Another saying people are fond of is, “God doesn’t always answer prayer how we expect.” Embedded within these trite words are truths: 1) He often doesn’t answer prayer as quickly as we expect, 2) His answer almost never looks the way we think it should, at least at first, and in fact, it often looks like the exact opposite of what we asked for, and 3) He wants us to be active participants in answering our own prayers. Just because God didn’t bring me instant healing didn’t mean He had no intention of answering my prayer. Just because He allowed me to become injured to the point that I had to stop running for a time didn’t mean He intended to keep me from running forever. Finally, had I chosen to sit around like a lump, waiting for my knees to heal instead of doing exercises to help them (and the rest of my injuries), I wouldn’t have gotten better. Simple, and at the same time, very complex.
Months ago, I came across Isaiah 32:19-20, which says, “Though hail flattens the forest and the city is leveled completely, how blessed you will be.” It’s been on a post-it on my desk ever since. What that verse tells me, in essence, is that even though outside forces barrel in, and my whole world is falling apart, I will be blessed. When I first read those words, I was struck by their stark contrast and thought, How does that work? I’m beginning to get it. Sometimes, desolation has to occur before renewal can happen. It’s like the controlled burnings they do in forests, to encourage seeds to germinate and new trees to grow. Those who start the fires know exactly what they’ll burn and how long they’ll let it go on. But if the trees could talk, I imagine you’d hear a different story. It would be one of anguish and confusion, of lives that believe they’re being ended, when in fact, they’re being restored.

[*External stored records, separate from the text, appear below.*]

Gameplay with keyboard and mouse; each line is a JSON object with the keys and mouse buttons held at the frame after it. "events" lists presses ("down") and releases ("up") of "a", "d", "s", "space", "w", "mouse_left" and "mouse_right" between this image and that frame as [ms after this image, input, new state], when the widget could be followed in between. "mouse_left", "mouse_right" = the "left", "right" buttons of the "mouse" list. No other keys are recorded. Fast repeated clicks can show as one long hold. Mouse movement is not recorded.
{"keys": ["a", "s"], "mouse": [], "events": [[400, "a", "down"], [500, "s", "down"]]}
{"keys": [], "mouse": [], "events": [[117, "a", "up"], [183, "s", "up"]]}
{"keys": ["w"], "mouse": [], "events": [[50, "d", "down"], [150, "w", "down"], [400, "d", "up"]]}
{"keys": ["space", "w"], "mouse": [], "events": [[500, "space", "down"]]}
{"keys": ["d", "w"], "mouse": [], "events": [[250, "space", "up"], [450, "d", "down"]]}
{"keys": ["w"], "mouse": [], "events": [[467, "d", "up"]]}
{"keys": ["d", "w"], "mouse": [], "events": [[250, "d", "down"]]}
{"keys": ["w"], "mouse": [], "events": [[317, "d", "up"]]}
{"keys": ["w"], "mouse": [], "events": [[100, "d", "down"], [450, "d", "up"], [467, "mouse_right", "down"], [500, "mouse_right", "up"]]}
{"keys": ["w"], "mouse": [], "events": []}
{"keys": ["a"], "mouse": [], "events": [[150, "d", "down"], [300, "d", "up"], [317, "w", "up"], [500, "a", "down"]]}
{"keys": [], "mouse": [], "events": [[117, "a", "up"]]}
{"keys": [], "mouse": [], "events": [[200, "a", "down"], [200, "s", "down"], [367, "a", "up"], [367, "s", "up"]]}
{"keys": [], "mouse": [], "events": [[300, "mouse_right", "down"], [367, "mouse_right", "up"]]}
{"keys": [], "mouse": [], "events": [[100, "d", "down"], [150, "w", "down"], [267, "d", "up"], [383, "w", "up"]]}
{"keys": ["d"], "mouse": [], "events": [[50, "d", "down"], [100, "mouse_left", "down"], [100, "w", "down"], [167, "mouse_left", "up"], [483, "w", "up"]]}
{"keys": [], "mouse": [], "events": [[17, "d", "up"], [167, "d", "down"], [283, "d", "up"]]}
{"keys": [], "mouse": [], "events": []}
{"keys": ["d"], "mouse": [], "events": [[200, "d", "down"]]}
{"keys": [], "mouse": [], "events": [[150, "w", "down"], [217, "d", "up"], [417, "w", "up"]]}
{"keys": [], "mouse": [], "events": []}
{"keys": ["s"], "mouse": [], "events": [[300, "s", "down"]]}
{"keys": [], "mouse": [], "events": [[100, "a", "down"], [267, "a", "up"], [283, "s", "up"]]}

So it goes for the times of burning in our own lives. What’s taking place is so much bigger than we can comprehend while we’re in the flames. Does knowing that on an intellectual level make it any easier to endure? No. Heaven knows, I haven’t behaved admirably during this trial. But my hope is that, the next time something like this happens, I’ll remember what I went through–and what came out of it–and instead of looking at the chaos all around me, I’ll look up and think, “Though hail flattens the forest and the city is leveled completely, how blessed you will be.” I don’t expect that outlook to make the flames hurt any less. I only hope it changes my perspective on suffering.
One thing my pastor often says is this: “The greatest evidence that Christianity is real is not that Christians live without pain, but how they live with pain.” We are not ambassadors for Christ when we stand in the fire and claim we don’t feel the heat singe our skin. We’re ambassadors when we stand in the fire, speak openly and honestly about the pain we’re experiencing, and still choose to trust and believe in a loving God who will use this suffering for our good. This is what it all comes down to: perspective, and a choice. You can look at the flattened forest, the leveled city, and believe your life is over. Or you can choose to see it as a cleared field, a fresh start, a chance to make room for and cultivate new life that couldn’t come in before.